Plain-text document sources
* * *

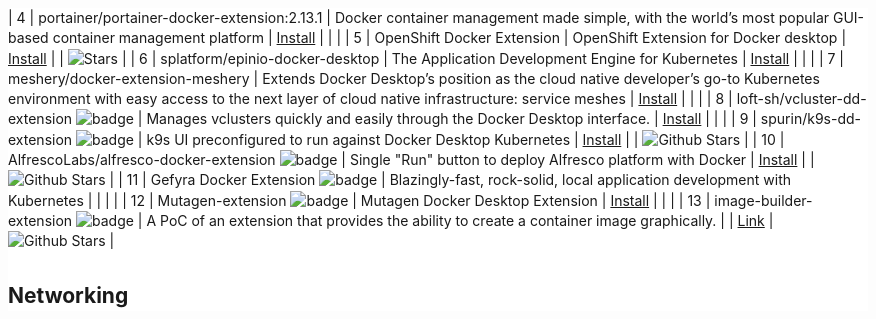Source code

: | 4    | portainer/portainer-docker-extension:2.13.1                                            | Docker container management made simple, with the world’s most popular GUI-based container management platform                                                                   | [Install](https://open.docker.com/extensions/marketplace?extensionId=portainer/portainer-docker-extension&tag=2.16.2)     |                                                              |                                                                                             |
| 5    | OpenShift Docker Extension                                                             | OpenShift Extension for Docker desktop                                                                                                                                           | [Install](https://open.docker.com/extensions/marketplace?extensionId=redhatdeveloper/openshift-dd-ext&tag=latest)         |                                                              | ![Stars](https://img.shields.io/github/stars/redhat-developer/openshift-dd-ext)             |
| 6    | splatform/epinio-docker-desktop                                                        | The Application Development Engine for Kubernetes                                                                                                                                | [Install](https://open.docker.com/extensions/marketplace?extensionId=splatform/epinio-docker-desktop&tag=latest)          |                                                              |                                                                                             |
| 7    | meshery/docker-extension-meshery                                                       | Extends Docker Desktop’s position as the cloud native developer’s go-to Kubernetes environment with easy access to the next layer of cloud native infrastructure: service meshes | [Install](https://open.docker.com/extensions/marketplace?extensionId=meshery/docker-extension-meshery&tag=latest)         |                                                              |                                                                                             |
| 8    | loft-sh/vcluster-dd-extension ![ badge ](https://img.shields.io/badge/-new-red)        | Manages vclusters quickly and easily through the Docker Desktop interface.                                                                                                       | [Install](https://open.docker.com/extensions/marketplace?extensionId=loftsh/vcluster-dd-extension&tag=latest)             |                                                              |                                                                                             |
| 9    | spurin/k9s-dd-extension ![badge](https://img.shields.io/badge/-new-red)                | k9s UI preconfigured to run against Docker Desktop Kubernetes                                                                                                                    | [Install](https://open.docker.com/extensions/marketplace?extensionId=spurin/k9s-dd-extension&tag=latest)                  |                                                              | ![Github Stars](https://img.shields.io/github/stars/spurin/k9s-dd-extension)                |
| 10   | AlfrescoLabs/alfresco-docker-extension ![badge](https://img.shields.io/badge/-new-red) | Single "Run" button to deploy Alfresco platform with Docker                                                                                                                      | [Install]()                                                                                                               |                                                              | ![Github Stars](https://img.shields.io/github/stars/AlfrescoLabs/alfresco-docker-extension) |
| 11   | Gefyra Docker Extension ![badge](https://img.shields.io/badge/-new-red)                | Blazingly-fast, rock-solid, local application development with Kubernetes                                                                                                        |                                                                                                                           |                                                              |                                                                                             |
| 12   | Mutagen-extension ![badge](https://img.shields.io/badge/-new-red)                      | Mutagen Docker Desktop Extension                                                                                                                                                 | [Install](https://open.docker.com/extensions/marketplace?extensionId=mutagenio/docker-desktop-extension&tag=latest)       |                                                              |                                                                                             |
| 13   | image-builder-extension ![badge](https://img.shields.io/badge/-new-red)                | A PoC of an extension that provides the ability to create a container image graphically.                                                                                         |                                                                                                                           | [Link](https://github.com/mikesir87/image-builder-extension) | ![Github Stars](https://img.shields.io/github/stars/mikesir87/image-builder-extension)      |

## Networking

* * *

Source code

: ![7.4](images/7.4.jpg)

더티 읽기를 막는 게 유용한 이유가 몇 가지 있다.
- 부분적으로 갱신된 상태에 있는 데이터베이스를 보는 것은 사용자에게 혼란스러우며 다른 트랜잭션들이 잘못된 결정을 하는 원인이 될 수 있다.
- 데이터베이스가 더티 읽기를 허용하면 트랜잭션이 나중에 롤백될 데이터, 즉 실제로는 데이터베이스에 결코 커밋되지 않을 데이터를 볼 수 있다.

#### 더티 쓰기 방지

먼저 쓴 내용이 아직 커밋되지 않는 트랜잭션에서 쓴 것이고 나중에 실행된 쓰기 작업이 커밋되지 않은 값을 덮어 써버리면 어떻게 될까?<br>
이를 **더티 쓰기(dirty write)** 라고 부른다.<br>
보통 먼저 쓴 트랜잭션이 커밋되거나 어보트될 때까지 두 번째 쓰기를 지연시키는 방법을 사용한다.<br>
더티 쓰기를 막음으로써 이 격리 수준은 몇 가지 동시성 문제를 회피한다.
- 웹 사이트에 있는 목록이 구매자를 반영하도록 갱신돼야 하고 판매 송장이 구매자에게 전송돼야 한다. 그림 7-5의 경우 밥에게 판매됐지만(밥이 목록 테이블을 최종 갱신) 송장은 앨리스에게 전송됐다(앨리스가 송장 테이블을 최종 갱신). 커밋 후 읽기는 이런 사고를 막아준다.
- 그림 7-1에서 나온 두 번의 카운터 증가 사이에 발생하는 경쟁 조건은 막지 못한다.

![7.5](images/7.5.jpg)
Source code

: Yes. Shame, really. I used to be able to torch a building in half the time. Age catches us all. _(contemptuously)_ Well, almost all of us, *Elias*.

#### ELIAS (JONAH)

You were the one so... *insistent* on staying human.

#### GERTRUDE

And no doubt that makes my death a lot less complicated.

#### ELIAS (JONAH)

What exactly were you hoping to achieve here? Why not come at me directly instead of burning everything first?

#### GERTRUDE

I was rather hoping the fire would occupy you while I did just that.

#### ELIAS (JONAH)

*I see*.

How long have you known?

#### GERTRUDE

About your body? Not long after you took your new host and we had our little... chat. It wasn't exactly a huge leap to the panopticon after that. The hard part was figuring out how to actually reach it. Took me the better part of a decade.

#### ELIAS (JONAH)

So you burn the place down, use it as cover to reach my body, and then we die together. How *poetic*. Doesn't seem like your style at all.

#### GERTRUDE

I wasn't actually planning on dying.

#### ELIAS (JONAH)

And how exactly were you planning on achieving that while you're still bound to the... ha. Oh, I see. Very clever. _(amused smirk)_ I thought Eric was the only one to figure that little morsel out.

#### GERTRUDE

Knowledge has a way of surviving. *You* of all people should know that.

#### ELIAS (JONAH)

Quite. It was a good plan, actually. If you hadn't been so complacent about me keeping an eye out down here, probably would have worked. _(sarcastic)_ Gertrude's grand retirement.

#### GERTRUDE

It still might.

* * *

▸ **Task item**
Count the lines in the listing above that contain the string "트랜잭션이", treating uppercase and lowercase as different. Reply with only the number.

▸ **Task solution**
2